## Prompt
Copy, exactly as written, the lines that begin at the one containing "riste l'a trouvé dans ce pays" and end at the one containing "wybierać gorących dań i przekąsek. Taki". Skip any pictures in the data below.

◆ ◆ ◆ ◆ ◆ ◆ ◆

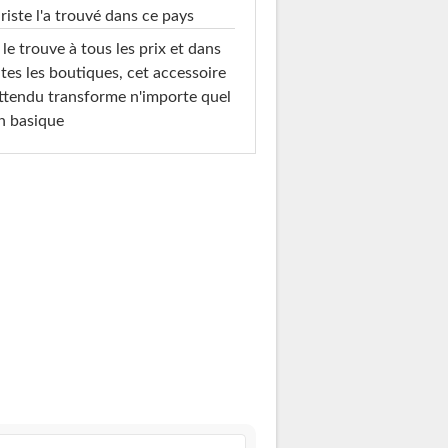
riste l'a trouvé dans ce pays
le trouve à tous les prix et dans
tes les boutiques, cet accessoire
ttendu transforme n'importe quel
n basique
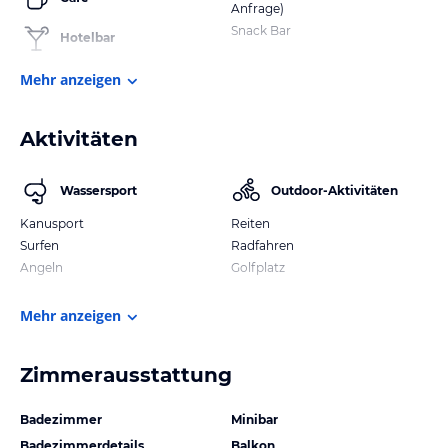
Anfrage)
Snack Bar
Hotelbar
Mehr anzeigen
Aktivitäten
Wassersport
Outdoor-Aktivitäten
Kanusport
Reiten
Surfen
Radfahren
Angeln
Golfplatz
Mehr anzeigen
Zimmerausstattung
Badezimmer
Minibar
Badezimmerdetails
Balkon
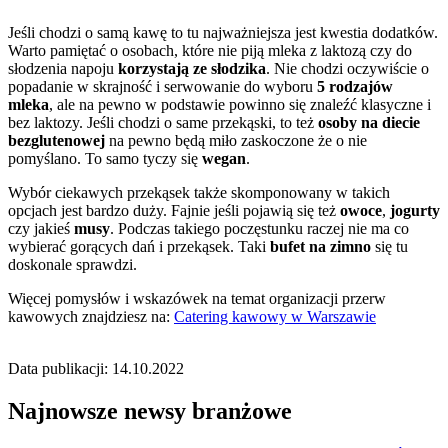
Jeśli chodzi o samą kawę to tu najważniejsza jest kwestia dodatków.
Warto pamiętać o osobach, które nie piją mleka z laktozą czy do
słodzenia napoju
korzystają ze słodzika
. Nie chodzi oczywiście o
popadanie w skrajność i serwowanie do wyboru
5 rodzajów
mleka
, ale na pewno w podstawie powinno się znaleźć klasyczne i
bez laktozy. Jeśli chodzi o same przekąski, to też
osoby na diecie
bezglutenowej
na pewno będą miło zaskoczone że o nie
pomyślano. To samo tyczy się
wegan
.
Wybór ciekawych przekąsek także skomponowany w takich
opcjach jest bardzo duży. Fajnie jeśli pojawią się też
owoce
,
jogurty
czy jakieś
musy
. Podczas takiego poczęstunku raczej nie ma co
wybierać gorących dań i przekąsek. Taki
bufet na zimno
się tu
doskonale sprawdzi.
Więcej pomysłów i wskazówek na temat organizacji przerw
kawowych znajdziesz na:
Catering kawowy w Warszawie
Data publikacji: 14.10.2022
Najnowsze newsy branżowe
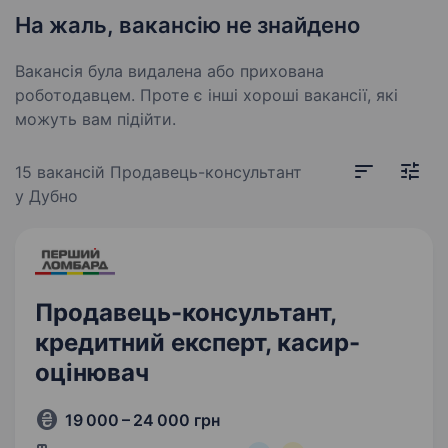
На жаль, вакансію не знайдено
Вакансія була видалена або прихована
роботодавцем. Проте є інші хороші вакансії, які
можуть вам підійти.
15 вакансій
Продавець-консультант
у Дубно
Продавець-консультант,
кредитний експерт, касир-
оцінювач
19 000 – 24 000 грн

◆ ◆ ◆ ◆ ◆ ◆ ◆

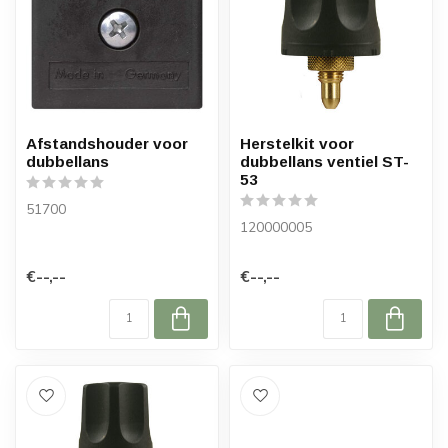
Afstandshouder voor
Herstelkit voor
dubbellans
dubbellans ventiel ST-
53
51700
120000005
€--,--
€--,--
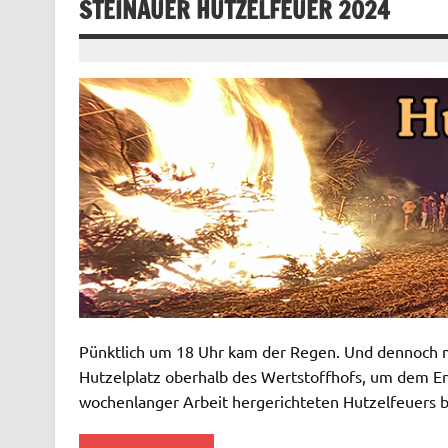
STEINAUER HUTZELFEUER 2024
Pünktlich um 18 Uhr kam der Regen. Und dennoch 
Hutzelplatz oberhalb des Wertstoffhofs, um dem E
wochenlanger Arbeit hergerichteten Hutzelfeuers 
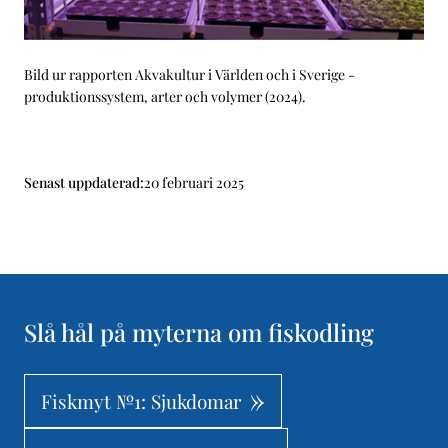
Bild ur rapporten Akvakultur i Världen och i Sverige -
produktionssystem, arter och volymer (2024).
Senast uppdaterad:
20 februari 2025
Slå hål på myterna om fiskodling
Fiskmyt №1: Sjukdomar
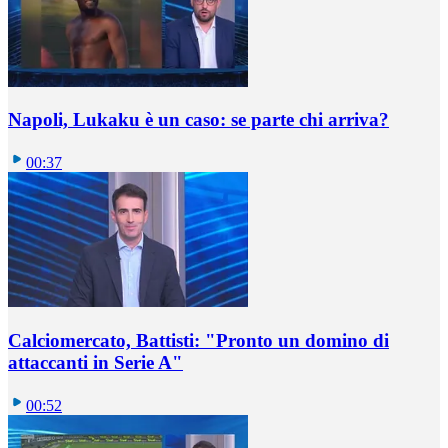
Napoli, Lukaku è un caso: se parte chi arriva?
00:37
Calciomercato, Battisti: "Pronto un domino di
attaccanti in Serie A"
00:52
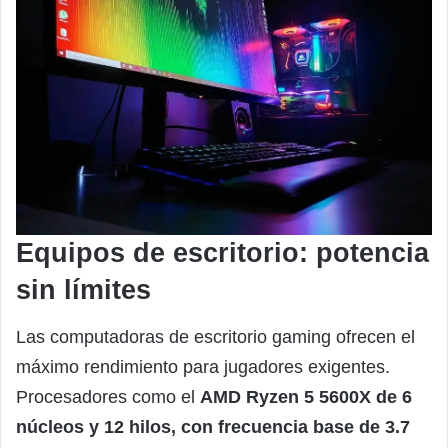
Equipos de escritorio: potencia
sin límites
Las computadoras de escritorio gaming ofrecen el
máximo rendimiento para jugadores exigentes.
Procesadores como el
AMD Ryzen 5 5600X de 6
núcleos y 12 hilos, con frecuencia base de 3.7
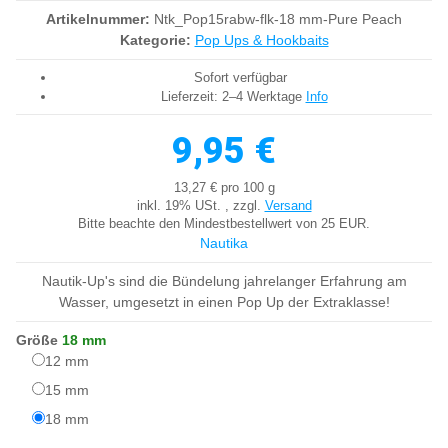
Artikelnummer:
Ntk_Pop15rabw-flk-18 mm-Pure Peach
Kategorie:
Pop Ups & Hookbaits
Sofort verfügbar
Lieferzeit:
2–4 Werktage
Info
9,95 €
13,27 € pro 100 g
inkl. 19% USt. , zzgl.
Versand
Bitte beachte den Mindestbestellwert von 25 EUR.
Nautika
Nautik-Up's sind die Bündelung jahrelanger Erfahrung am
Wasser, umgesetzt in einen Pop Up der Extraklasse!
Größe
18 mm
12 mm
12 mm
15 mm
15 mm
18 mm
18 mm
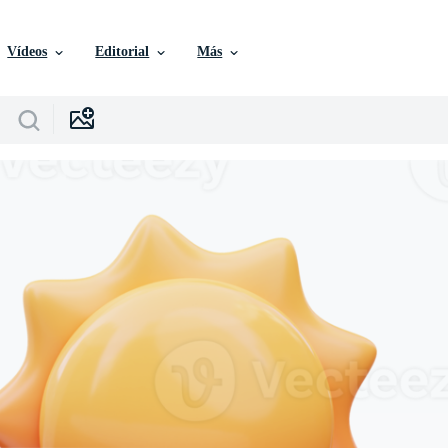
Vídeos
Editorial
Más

◆ ◆ ◆ ◆ ◆ ◆ ◆

## Result of the task
riste l'a trouvé dans ce pays
le trouve à tous les prix et dans
tes les boutiques, cet accessoire
ttendu transforme n'importe quel
n basique
Anfrage)
Snack Bar
Hotelbar
Mehr anzeigen
Aktivitäten
Wassersport
Outdoor-Aktivitäten
Kanusport
Reiten
Surfen
Radfahren
Angeln
Golfplatz
Mehr anzeigen
Zimmerausstattung
Badezimmer
Minibar
Badezimmerdetails
Balkon
Jeśli chodzi o samą kawę to tu najważniejsza jest kwestia dodatków.
Warto pamiętać o osobach, które nie piją mleka z laktozą czy do
słodzenia napoju
korzystają ze słodzika
. Nie chodzi oczywiście o
popadanie w skrajność i serwowanie do wyboru
5 rodzajów
mleka
, ale na pewno w podstawie powinno się znaleźć klasyczne i
bez laktozy. Jeśli chodzi o same przekąski, to też
osoby na diecie
bezglutenowej
na pewno będą miło zaskoczone że o nie
pomyślano. To samo tyczy się
wegan
.
Wybór ciekawych przekąsek także skomponowany w takich
opcjach jest bardzo duży. Fajnie jeśli pojawią się też
owoce
,
jogurty
czy jakieś
musy
. Podczas takiego poczęstunku raczej nie ma co
wybierać gorących dań i przekąsek. Taki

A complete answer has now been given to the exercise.